На фоне этой дворцовой истерии началась война с Литвой. Александр не видел смысла в войне, он всеми силами желал мира с тестем. Но Иван стал переманивать на свою сторону его князей, которые уходили вместе со своими землями. Государство таяло на глазах, Москва жирела. В этом отчасти Александр был виноват сам: он вздумал вдруг взять ориентацию на католичество, хотя прежде обе веры были равноправны. Многим русским князьям это не нравилось.
Зато ситуация нравилась Ивану, и он знал, как ее использовать. Вознегодовав на гонения православных (чего и не было), он тут же ввел войска в княжества, передавшиеся от Александра. Последний назначил своим полководцем талантливого Константина Острожского. Силы противников были примерно равны. Но все решила тайная засада: когда литовцы двинулись через мост на Ведроши, русские подрубили его и внезапно смешали ряды воинов. Началась паника. Литовцы бежали. В то же время отряды северных земель взяли Торопец. Но Иван жаждал Смоленска. Только непогода не позволила ему начать штурм.

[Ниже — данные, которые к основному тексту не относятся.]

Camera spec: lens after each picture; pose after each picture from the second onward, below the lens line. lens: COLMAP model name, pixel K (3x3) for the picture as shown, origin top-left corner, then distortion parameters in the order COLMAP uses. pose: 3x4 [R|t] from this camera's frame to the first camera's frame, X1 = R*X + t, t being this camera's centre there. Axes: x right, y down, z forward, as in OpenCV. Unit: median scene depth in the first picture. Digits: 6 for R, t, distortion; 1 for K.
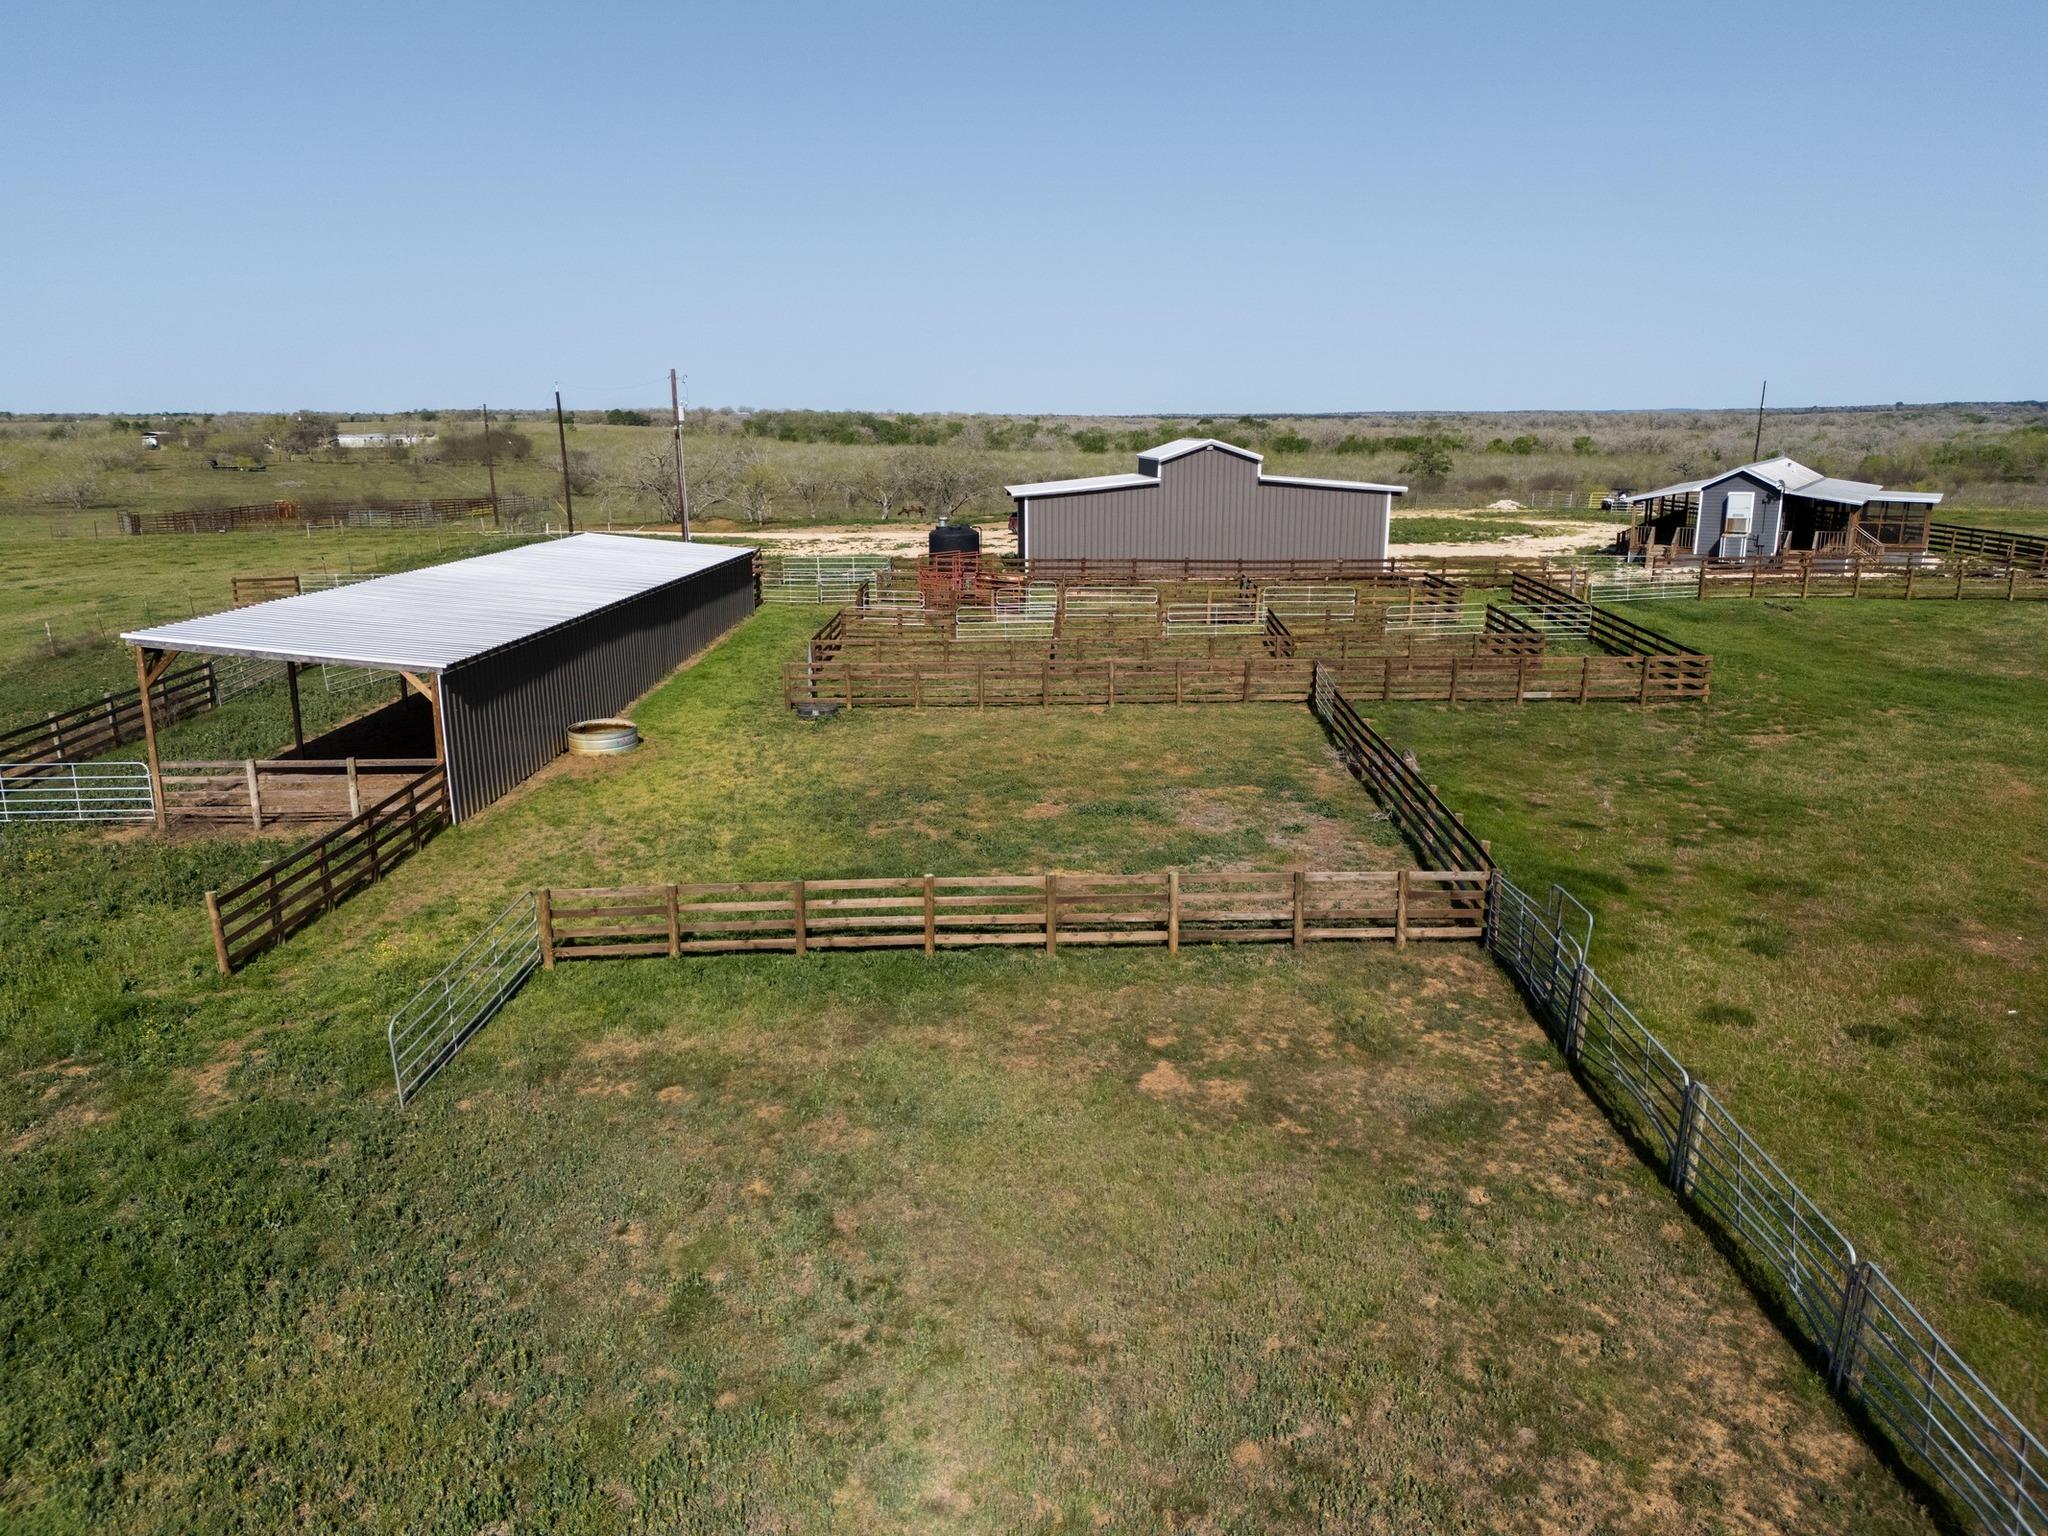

Тем временем Александр изо всех сил укреплял свои города и искал союзников. Таким образом в союзники попали немецкие рыцари, хан Шиг-Ахмет, венгры и поляки. А из-за непонятной ненависти к невестке и Дмитрию от союза с Иваном отказался московский господарь, отец этой невестки и дед Дмитрия. В 1502 году Иван вдруг посадил Дмитрия в оковы, запретил поминать его имя в церкви и объявил всенародно своим наследником Василия. Он не взял сторону Александра, но об Иване и слышать не желал.
Война в Литве, которую вел Иван, была жесточайшей. Ни от одного врага эти земли не терпели такого опустошения, даже и от монголов. Война истощала оба государства, и в конце концов зашла речь о мире. Но Иван не желал возвращать захваченных земель. На все претензии он отвечал: «Что мы с Божиею помощиею у него взяли, того не отдадим. Еще Киев, Смоленск и многие иные города принадлежат России: мы и тех добывать намерены». Только из особого уважения некоторые незначительные города он вернул.
Чуть не в этот год вдруг умерла Софья. Иван тоже стал слабеть и болеть. Понимая, что жизнь его может внезапно прерваться, он написал завещание в пользу сына Василия. Но прежде Иван думал увидеть его женатым. Будущему царю было уже 25 лет, а он еще не имел жены. Женить сына Иван хотел с выгодой для государства.
Сначала в кандидатки была избрана принцесса датская, но отец поспешил выдать ее за Курфюрста Бранденбургского. Тогда Иван, желая увидеть свадьбу собственными глазами, решил найти невесту в своем отечестве. Выбрал он дворянскую дочь Соломонию Сабурову.
Скоро отпраздновали и свадьбу. После этого Иван жил совсем недолго: в октябре 1505 года его не стало.
Василий принял от отца большую, но разоренную войнами страну. Правил он в полном согласии с политикой своего отца. Словно специально, первым его военным походом стал поход на Казань, который (как и у самого Ивана) закончился неудачно. Но нужды во втором походе уже не было: решивший стать независимым казанский царь скоро клятвенно заверял в дружбе и признал свою зависимость от России.
В литовской политике Василий старался вести дела так, чтобы с виду они казались миролюбивыми, а на самом деле вредили литовскому королю. Александр надеялся, что брат его жены не захочет нарушать установленный мир. Он видел в Василии приятного молодого человека, родственника, а тот видел в шурине только врага. «Одним словом, – говорит Карамзин, – Александр увидел, что в России другой Государь, но та же система войны и мира. Все осталось как было. С обеих сторон изъявлялась холодная учтивость.
В августе 1506 года Король Александр умер: Великий Князь немедленно послал чиновника Наумова с утешительною грамотою ко вдовствующей Елене, но в тайном наказе предписал ему объявить сестре, что она может прославить себя великим делом: именно, соединением Литвы, Польши и России, ежели убедит своих Панов избрать его в Короли; что разноверие не есть истинное препятствие; что он даст клятву покровительствовать Римский Закон, будет отцом народа и сделает ему более добра, нежели Государь единоверный. Наумов должен был сказать то же Виленскому Епископу Войтеху, Пану Николю Радзивилу и всем Думным Вельможам.
Мысль смелая и по тогдашним обстоятельствам удивительная, внушенная не только властолюбием Монарха-юноши, но и проницанием необыкновенным. Литва и Россия не могли действительно примириться иначе, как составив одну Державу».